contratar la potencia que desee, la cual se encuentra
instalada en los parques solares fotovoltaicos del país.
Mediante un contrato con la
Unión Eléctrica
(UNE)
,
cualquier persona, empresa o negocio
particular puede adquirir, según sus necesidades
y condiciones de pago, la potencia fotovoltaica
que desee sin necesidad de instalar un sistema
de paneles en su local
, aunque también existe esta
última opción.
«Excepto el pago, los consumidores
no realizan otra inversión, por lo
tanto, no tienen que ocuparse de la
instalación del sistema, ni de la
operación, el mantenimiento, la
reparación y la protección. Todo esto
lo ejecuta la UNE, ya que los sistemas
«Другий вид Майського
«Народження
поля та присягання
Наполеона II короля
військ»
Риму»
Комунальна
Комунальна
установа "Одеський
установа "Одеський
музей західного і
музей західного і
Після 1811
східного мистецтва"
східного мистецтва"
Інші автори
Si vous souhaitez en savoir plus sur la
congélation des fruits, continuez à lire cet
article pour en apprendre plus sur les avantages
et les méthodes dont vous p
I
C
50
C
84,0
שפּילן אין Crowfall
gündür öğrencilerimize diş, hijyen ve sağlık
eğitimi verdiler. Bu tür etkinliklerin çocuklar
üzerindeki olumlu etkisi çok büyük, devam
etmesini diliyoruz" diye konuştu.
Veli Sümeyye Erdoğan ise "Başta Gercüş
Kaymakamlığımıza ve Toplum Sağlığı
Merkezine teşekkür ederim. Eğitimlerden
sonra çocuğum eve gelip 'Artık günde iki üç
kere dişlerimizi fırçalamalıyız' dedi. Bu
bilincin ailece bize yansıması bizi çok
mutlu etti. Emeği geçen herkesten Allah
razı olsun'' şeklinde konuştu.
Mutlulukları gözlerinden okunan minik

....

▸ **How to complete this task**: Look over the material above and report each line holding "desee".

▸ **Exercise result**:
contratar la potencia que desee, la cual se encuentra
que desee sin necesidad de instalar un sistema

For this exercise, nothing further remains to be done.